Multipliant les jobs pour payer l’hébergement de sa mère en maison de retraite, Martel s’acoquine dangereusement avec Bruce (Florent Dorizon), videur dans un club et bodybuilder. Acculés, ces deux-là sont prêts à tout, même à franchir la ligne rouge, pour ne pas crever et sauver l’usine. 20 minutes a rencontré Nicolas Mathieu lors d’une table ronde à Séries Mania, alors que le Lorrain n’était pas encore lauréat du prix Goncourt 2018, pour discuter de l’adaptation de son livre en série.
C’est la première fois que vous voyez vos personnages prendre vie à l’écran. Emu ?
C’est très bizarre ! Ils sont à la fois complètement mes personnages et ils sont devenus autre chose, puisqu’il s’agit de la série d’Alain Tasma aussi et qu’ils sont incarnés par des comédiens. Il y a un autre phénomène assez bizarre. Quand j’étais dans ma chambre en train d’écrire mon histoire, je me souvenais de la cour de mon bahut, des choses que j’avais vécu à l’âge de 17 ans. Et puis, j’ai reçu des photos de cette même cour avec toute une équipe de tournage. Il y a aussi cet effet retour à ma propre vie qui est très troublant. On se dit : « Là où j’ai fumé mes premières clopes, ils sont en train de tourner ».

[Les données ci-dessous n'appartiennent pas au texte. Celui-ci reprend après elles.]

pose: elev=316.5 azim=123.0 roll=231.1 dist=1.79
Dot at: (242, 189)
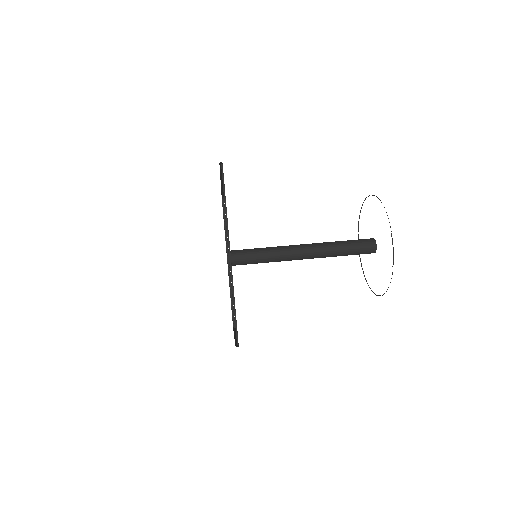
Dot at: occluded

Vous cosignez l’adaptation, le scénario et les dialogues. Cela n’a pas été trop difficile de se remettre dans cette histoire publiée en 2014 ?
En fait, je n’en étais jamais vraiment sorti ! Mon prochain livre Leurs enfants après eux poursuit sur la même veine, je ne rentre pas dans une histoire pour en sortir, ce sont des sillons qu’on creuse, certains durent, d’autres sont moins longs.
A partir de l’épisode 4, vos lecteurs vont découvrir des événements qui ne figurent pas dans le roman…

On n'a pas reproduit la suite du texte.